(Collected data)
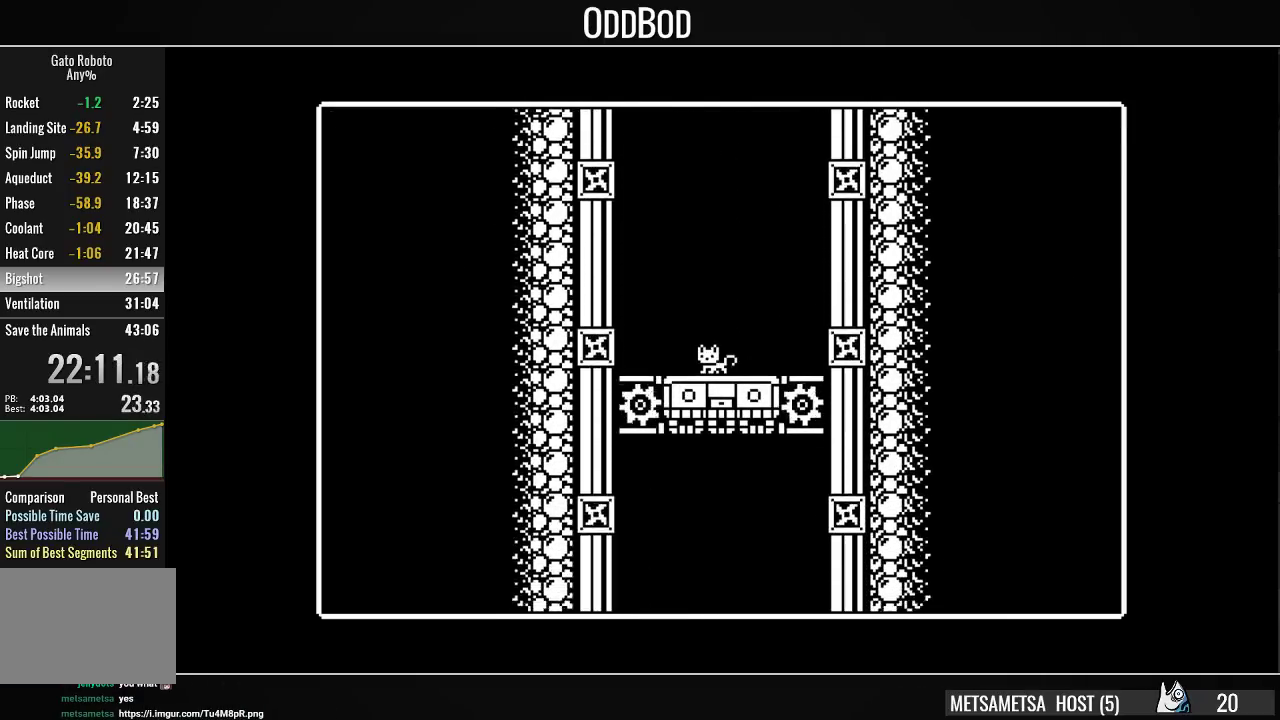
{"buttons": [], "right_stick": "center", "events": []}
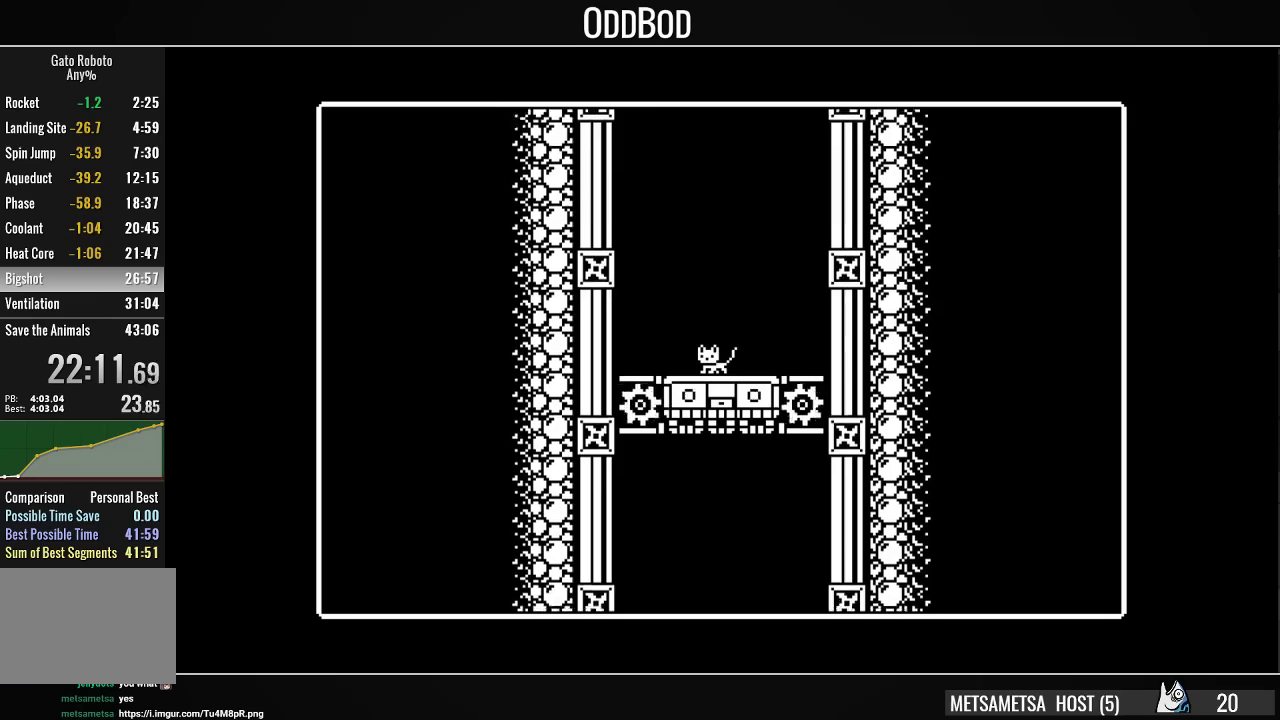
{"buttons": [], "right_stick": "center", "events": []}
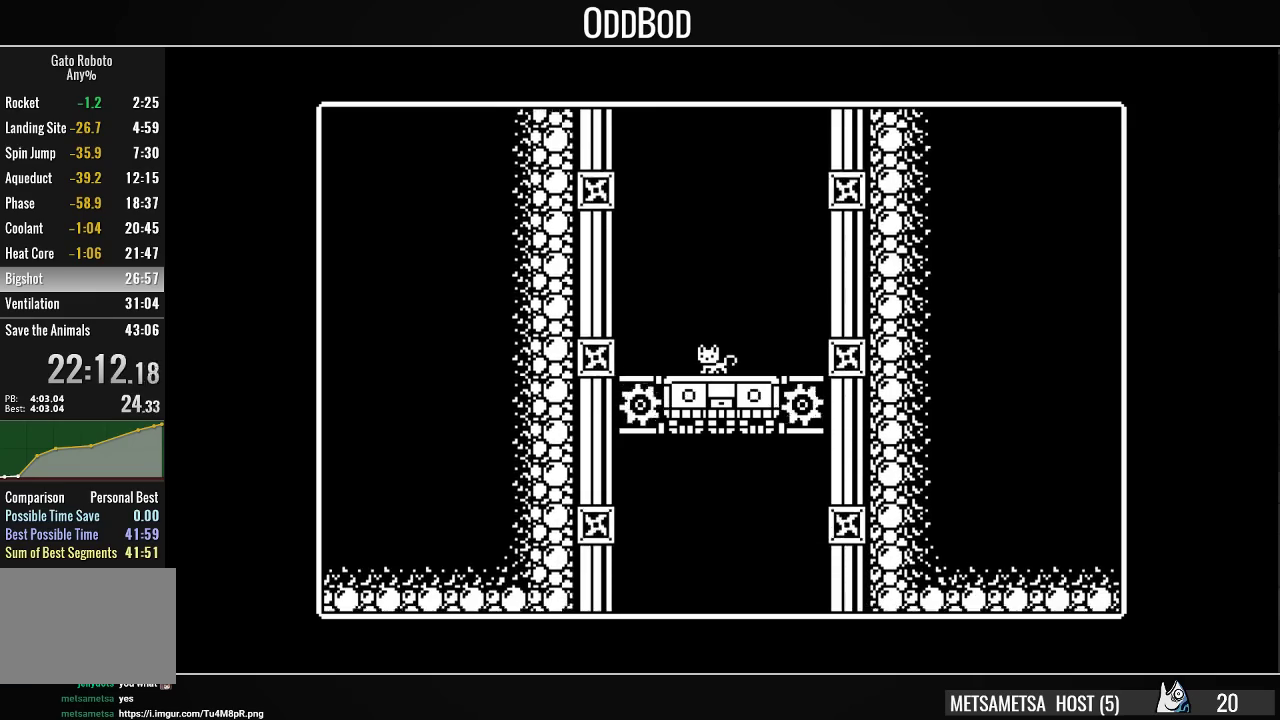
{"buttons": [], "right_stick": "center", "events": []}
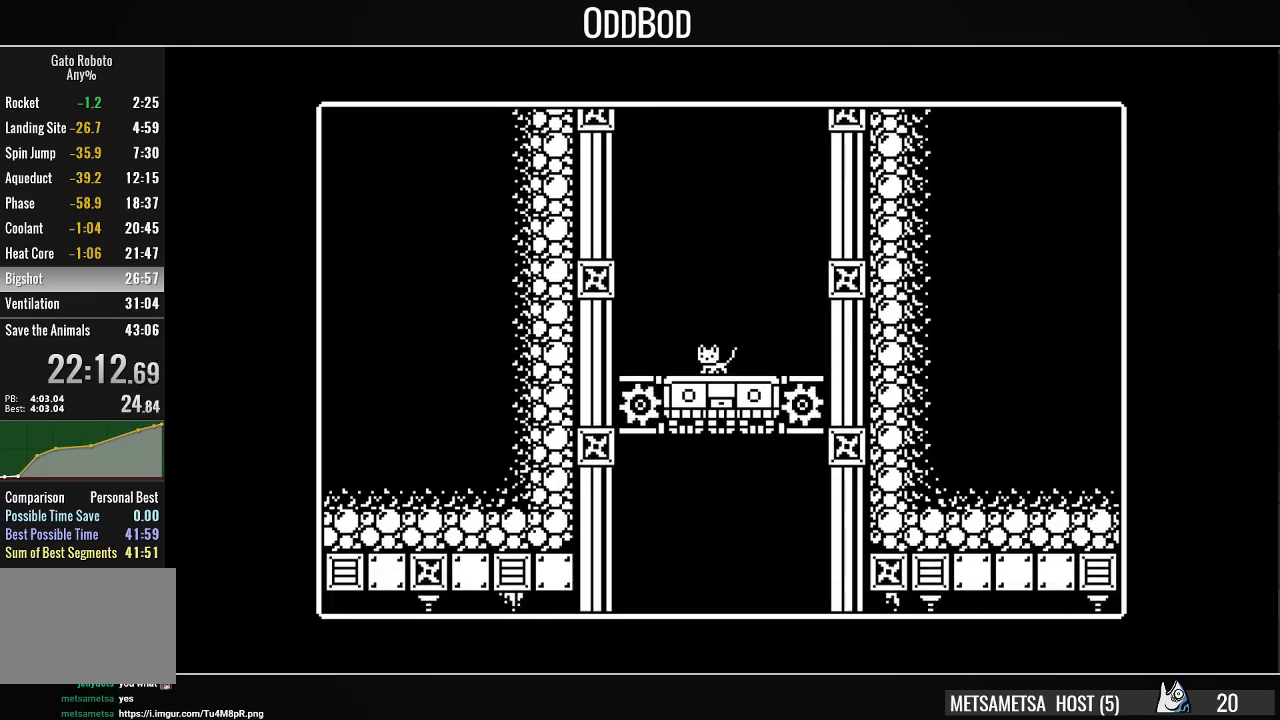
{"buttons": [], "right_stick": "center", "events": []}
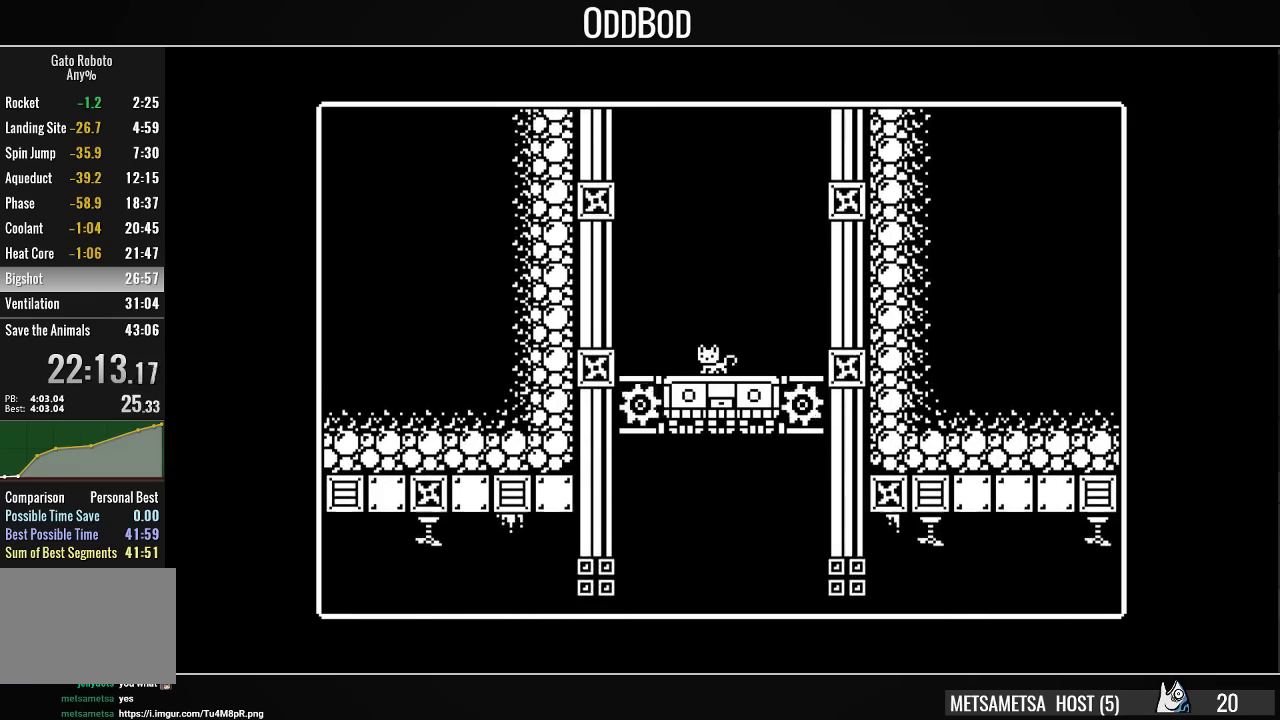
{"buttons": ["DPAD_DOWN"], "right_stick": "center", "events": [[400, "DPAD_RIGHT", "down"], [400, "DPAD_UP", "down"], [433, "DPAD_DOWN", "down"], [433, "DPAD_UP", "up"], [467, "DPAD_RIGHT", "up"]]}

## What you will do:
Except for the pictures, copy every line of the records above exactly.

## Your solution:
{"buttons": [], "right_stick": "center", "events": []}
{"buttons": [], "right_stick": "center", "events": []}
{"buttons": [], "right_stick": "center", "events": []}
{"buttons": [], "right_stick": "center", "events": []}
{"buttons": ["DPAD_DOWN"], "right_stick": "center", "events": [[400, "DPAD_RIGHT", "down"], [400, "DPAD_UP", "down"], [433, "DPAD_DOWN", "down"], [433, "DPAD_UP", "up"], [467, "DPAD_RIGHT", "up"]]}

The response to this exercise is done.